• PROBLEM: Produce an exact transcription of every entry.

Records excerpted from a collection
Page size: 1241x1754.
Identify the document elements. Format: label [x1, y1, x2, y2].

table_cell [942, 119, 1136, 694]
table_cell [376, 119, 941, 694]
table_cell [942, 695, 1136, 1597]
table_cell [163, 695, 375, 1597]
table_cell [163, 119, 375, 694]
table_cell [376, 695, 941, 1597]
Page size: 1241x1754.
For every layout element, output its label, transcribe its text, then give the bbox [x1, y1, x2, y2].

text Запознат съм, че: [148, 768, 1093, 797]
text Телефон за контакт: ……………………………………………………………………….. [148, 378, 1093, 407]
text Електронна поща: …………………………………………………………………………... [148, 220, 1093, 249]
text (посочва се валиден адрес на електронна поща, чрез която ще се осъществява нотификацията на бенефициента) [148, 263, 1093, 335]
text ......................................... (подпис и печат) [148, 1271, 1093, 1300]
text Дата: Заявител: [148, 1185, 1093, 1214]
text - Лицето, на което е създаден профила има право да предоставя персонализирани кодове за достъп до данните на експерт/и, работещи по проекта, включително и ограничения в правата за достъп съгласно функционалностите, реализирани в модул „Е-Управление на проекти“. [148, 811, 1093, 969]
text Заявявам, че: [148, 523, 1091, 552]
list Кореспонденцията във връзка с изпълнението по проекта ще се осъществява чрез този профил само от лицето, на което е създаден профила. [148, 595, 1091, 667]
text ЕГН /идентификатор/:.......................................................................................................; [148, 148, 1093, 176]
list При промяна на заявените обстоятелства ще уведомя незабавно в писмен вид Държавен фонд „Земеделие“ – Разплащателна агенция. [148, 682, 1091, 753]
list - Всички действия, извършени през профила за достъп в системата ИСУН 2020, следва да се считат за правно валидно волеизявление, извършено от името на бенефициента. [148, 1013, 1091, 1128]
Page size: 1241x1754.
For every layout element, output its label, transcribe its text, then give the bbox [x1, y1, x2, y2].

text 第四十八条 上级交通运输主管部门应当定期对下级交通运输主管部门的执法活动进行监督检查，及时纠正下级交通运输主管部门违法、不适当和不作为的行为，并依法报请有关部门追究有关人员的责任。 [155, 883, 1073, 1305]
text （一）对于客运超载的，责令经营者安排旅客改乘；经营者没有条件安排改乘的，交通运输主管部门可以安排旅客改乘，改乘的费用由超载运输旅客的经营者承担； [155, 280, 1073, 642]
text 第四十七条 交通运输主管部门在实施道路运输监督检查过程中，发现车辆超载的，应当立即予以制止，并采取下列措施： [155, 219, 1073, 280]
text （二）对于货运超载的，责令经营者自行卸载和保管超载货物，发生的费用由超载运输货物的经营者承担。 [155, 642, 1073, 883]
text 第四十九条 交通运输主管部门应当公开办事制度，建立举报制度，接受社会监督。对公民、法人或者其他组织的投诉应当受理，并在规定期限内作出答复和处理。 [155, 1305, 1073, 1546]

• TASK ANSWER:
Page size: 1241x1754.
Identify the document elements. Format: label [x1, y1, x2, y2].

table_cell [942, 119, 1136, 694]
table_cell [376, 119, 941, 694]
table_cell [942, 695, 1136, 1597]
table_cell [163, 695, 375, 1597]
table_cell [163, 119, 375, 694]
table_cell [376, 695, 941, 1597]
Page size: 1241x1754.
For every layout element, output its label, transcribe its text, then give the bbox [x1, y1, x2, y2].

text Запознат съм, че: [148, 768, 1093, 797]
text Телефон за контакт: ……………………………………………………………………….. [148, 378, 1093, 407]
text Електронна поща: …………………………………………………………………………... [148, 220, 1093, 249]
text (посочва се валиден адрес на електронна поща, чрез която ще се осъществява нотификацията на бенефициента) [148, 263, 1093, 335]
text ......................................... (подпис и печат) [148, 1271, 1093, 1300]
text Дата: Заявител: [148, 1185, 1093, 1214]
text - Лицето, на което е създаден профила има право да предоставя персонализирани кодове за достъп до данните на експерт/и, работещи по проекта, включително и ограничения в правата за достъп съгласно функционалностите, реализирани в модул „Е-Управление на проекти“. [148, 811, 1093, 969]
text Заявявам, че: [148, 523, 1091, 552]
list Кореспонденцията във връзка с изпълнението по проекта ще се осъществява чрез този профил само от лицето, на което е създаден профила. [148, 595, 1091, 667]
text ЕГН /идентификатор/:.......................................................................................................; [148, 148, 1093, 176]
list При промяна на заявените обстоятелства ще уведомя незабавно в писмен вид Държавен фонд „Земеделие“ – Разплащателна агенция. [148, 682, 1091, 753]
list - Всички действия, извършени през профила за достъп в системата ИСУН 2020, следва да се считат за правно валидно волеизявление, извършено от името на бенефициента. [148, 1013, 1091, 1128]
Page size: 1241x1754.
For every layout element, output its label, transcribe its text, then give the bbox [x1, y1, x2, y2].

text 第四十八条 上级交通运输主管部门应当定期对下级交通运输主管部门的执法活动进行监督检查，及时纠正下级交通运输主管部门违法、不适当和不作为的行为，并依法报请有关部门追究有关人员的责任。 [155, 883, 1073, 1305]
text （一）对于客运超载的，责令经营者安排旅客改乘；经营者没有条件安排改乘的，交通运输主管部门可以安排旅客改乘，改乘的费用由超载运输旅客的经营者承担； [155, 280, 1073, 642]
text 第四十七条 交通运输主管部门在实施道路运输监督检查过程中，发现车辆超载的，应当立即予以制止，并采取下列措施： [155, 219, 1073, 280]
text （二）对于货运超载的，责令经营者自行卸载和保管超载货物，发生的费用由超载运输货物的经营者承担。 [155, 642, 1073, 883]
text 第四十九条 交通运输主管部门应当公开办事制度，建立举报制度，接受社会监督。对公民、法人或者其他组织的投诉应当受理，并在规定期限内作出答复和处理。 [155, 1305, 1073, 1546]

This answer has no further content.